The return to school of some students, per the superintendent of the Amherst-Pelham Regional Public School District, Michael Morris, stated that “On April 5, all kindergarten to 2nd-grade students who want to be in-person will be in-person, April 12, all 3rd-6th grade students who want to be in-person will be in-person, and by May 3 all 7th-12th students who want to be in person will be in-person and this will be 5 days a week.”

The plan assures that proper protocols have been established in order to keep students, teachers and other faculty members safe. The implementations of a universal masking policy, six feet of space between desks, increased ventilation within classrooms through installed air-filtration systems and electrostatic cleaners are all procedures that are measured for safety guideline purposes, according to Morris.

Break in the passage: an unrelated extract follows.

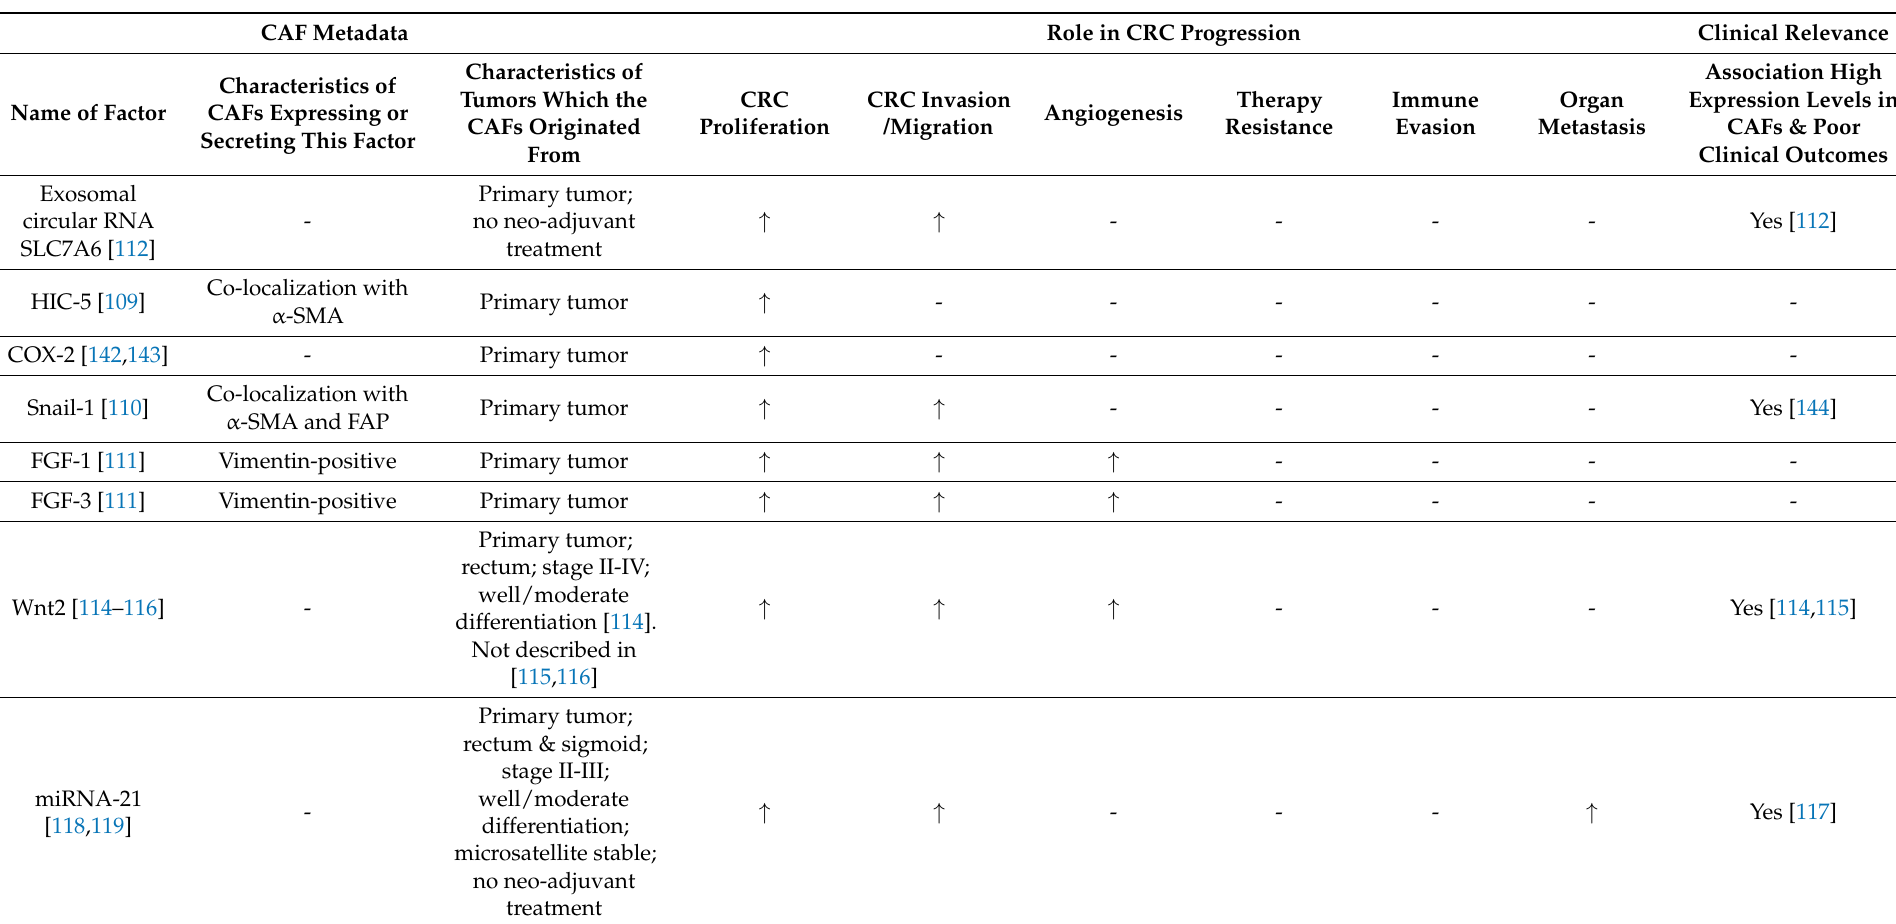
Table 1. Examples of tumor-related functions which have been linked to factors expressed or secreted by certain cancer-associated fibroblast (CAF) populations in human advanced colorectal cancers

Furthermore Morris will collaborate with local public health officials in assessing health conditions with relation to the supervision of the plan and the safety of students.

“I speak routinely with the director of the Amherst Health Department and we talk about current trends in our local area as well as state-wide. We have frequent contact and speak at least weekly about the trends we are seeing,” Morris said.

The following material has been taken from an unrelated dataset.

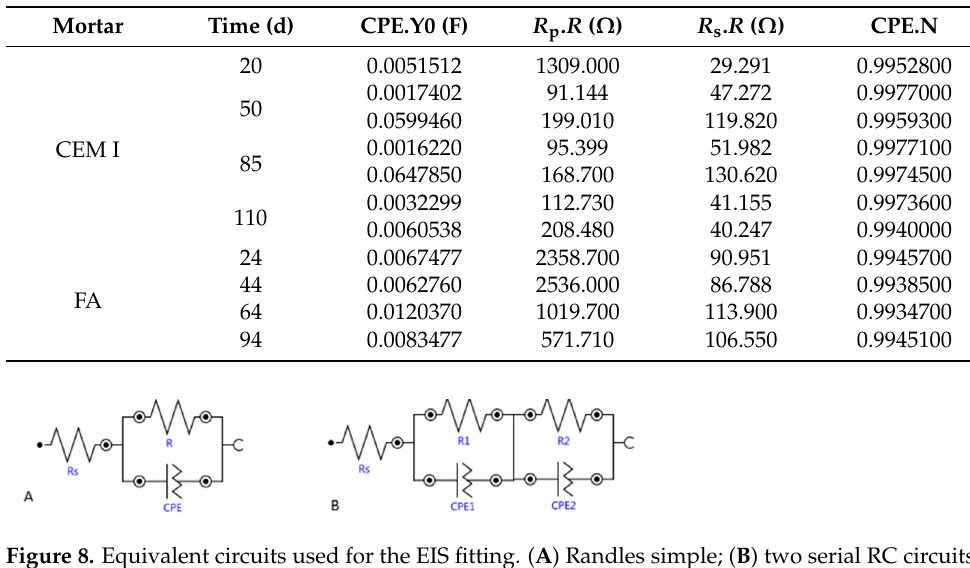
Table 7. Characteristic parameters obtained from the fitting of the Nyquist semicircle obtained by the EIS during the ECE treatment.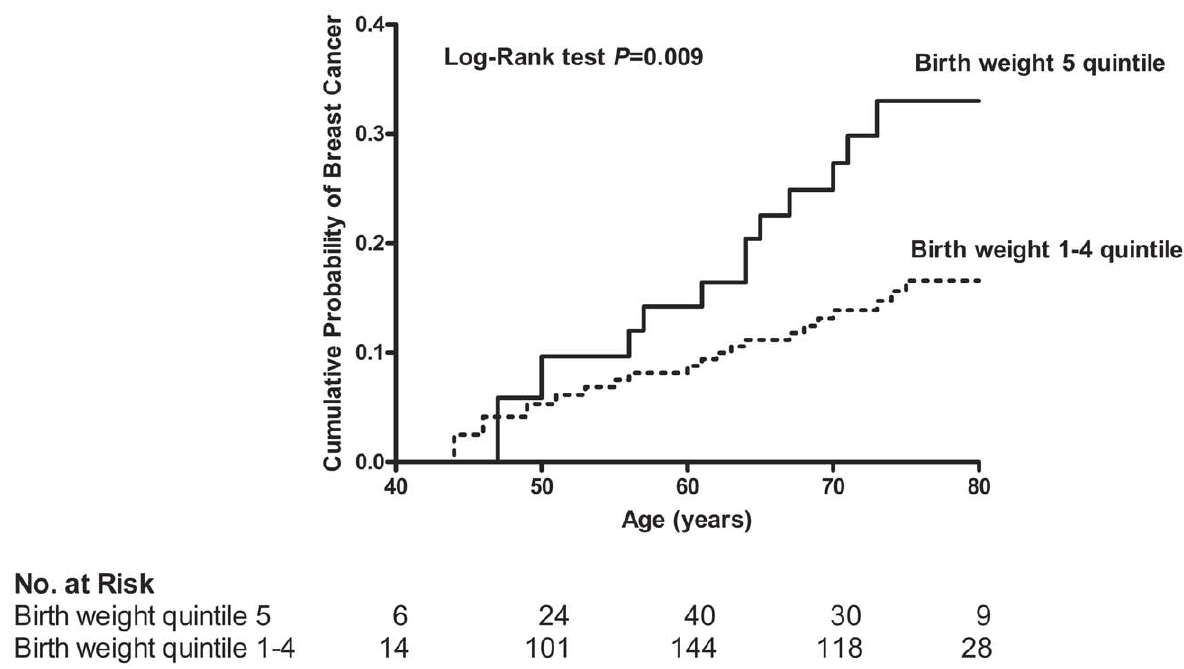
Figure 1. Kaplan–Meier Curves of the Cumulative Probability of Breast Cancer According to Infant Birth Weight Quintile.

The decision for the plan came following the state of Massachusetts’ announcement of regulations and timelines for in-person learning structures.

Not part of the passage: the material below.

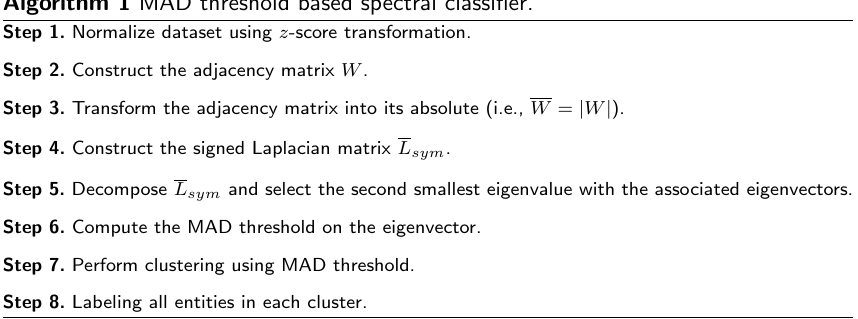
Algorithm 1 MAD threshold based spectral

“The state passed regulations that required almost the same thing [as the plan] … we needed to adjust what we were going to do in relation to the school committee based on what the state is requiring us to do,” Morris said.

Other factors contributed to the commitment of having students return to school for full-time in-person learning, one primarily being concern over students’ mental wellbeing and its impacts amidst the pandemic and following a remote-learning model.

“The challenges many students are having is with remote learning. They are struggling to stay engaged, especially the younger elementary students,” McDonald said. “But in all ages, more particularly when you get to middle school and high school, is the social isolation that is definitely impacting mental health.”

Staff at Amherst Public Schools have done “amazing work with remote” according to Morris, but it still proves evident that remote learning is not an effective module for education.

Students are “struggling and we have evidence of that,” Morris explained. The change to in-person learning is “really important in terms of learning and social and emotional wellbeing,” as students have indicated.

Additionally, the adopted plan has raised some reactions and comments from the parents of students attending Amherst Public Schools. As noted by Allison McDonald, there has been both “positive and negative feedback.”

While there are some families who are thrilled with the decision to reopen schools to in-person learning “some cases to the point of tears of joy and relief,” there is also a presence of concerns within families of students who may or may not be returning to school in person.

“There are also a lot of families that are really anxious for their own children who choose to stay in a remote environment [for their own reasons],” McDonald said. “In this pandemic, everyone has different needs and different tolerance for risk and how we manage that risk in our own lives…There are nervousness and anxiety related to that no matter which way the family or student is landing in terms of returning or not returning.”

Kate Bohne, the parent of Wildwood Elementary School children, complimented the plan.

“We feel really excited for our kids to be able to return to school in-person for the end of the school year,” Bohne said. “While their teachers and the administration did so much to make remote learning engaging for kids, mine were definitely missing the social elements of school and the engagement required of in-person learning.”

While there is concern amongst some parents regarding the safety of their children, Bohne said that “Initially, I was worried about risk and exposure but a year into the precautions of the pandemic, my kids are reliable with wearing masks and social distancing, and the school is doing a wonderful job of helping kids follow these safety guidelines and feeling safe.”